● **TASK REQUIREMENTS**: Scan the entries for the word "pixel". Every line that has it should be copied.

● **AVAILABLE DATA**:
■ ■ ■ ■ ■ ■ ■
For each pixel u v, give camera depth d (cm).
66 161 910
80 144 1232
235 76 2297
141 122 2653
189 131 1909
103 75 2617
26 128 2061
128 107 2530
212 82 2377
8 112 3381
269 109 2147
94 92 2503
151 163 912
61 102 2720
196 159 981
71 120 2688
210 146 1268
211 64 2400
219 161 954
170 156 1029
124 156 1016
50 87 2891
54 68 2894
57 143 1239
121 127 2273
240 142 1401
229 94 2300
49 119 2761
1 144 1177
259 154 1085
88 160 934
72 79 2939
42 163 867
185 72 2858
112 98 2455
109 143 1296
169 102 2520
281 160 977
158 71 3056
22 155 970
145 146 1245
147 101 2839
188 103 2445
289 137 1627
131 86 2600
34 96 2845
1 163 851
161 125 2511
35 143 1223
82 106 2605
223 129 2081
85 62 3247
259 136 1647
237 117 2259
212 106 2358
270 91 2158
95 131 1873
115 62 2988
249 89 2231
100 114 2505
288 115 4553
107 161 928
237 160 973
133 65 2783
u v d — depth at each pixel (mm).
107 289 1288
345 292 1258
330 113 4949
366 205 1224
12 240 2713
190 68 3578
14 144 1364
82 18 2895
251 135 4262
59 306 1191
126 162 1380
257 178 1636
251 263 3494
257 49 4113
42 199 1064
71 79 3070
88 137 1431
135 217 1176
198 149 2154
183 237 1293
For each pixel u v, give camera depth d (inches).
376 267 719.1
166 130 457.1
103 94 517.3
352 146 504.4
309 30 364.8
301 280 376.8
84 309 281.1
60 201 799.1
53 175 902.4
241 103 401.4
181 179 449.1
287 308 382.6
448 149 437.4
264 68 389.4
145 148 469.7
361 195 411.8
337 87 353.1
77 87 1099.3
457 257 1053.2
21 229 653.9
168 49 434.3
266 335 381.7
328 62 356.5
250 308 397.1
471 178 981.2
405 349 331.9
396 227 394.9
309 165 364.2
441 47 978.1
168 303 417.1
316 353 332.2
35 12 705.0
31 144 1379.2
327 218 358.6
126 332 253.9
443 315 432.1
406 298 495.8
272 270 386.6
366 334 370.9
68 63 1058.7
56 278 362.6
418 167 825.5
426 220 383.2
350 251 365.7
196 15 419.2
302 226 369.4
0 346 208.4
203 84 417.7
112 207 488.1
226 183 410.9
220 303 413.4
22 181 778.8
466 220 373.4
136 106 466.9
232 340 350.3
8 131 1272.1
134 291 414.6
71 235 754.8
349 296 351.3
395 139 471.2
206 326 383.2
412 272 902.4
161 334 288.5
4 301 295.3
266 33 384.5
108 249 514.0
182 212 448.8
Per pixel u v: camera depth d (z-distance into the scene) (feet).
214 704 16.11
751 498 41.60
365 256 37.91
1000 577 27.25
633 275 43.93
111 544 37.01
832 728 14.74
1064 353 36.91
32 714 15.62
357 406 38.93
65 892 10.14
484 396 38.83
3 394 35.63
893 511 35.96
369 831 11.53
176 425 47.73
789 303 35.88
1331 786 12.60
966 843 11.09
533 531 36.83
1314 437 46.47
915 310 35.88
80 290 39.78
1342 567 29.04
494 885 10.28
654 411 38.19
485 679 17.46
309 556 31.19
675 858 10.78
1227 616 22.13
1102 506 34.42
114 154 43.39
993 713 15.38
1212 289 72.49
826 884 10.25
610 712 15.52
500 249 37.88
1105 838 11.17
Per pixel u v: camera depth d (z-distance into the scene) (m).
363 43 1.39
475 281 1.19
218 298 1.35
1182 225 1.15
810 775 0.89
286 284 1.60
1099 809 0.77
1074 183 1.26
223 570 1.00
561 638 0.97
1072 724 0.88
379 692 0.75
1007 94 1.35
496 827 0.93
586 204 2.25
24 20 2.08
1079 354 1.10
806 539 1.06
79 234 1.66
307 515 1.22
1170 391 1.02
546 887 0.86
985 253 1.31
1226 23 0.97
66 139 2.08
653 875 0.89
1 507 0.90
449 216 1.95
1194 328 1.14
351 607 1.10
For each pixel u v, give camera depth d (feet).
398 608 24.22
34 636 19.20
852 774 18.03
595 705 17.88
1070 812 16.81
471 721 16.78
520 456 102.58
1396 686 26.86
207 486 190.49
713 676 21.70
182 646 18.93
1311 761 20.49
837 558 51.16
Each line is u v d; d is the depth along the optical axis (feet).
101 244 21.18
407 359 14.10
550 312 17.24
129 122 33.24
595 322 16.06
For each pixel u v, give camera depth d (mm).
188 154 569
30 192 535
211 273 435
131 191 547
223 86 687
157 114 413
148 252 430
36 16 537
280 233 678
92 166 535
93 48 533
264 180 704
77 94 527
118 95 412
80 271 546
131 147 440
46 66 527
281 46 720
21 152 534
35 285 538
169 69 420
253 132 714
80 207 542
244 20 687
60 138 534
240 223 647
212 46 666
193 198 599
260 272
■ ■ ■ ■ ■ ■ ■
● **EXERCISE OUTPUT**:
For each pixel u v, give camera depth d (cm).
u v d — depth at each pixel (mm).
For each pixel u v, give camera depth d (inches).
Per pixel u v: camera depth d (z-distance into the scene) (feet).
Per pixel u v: camera depth d (z-distance into the scene) (m).
For each pixel u v, give camera depth d (feet).
For each pixel u v, give camera depth d (mm).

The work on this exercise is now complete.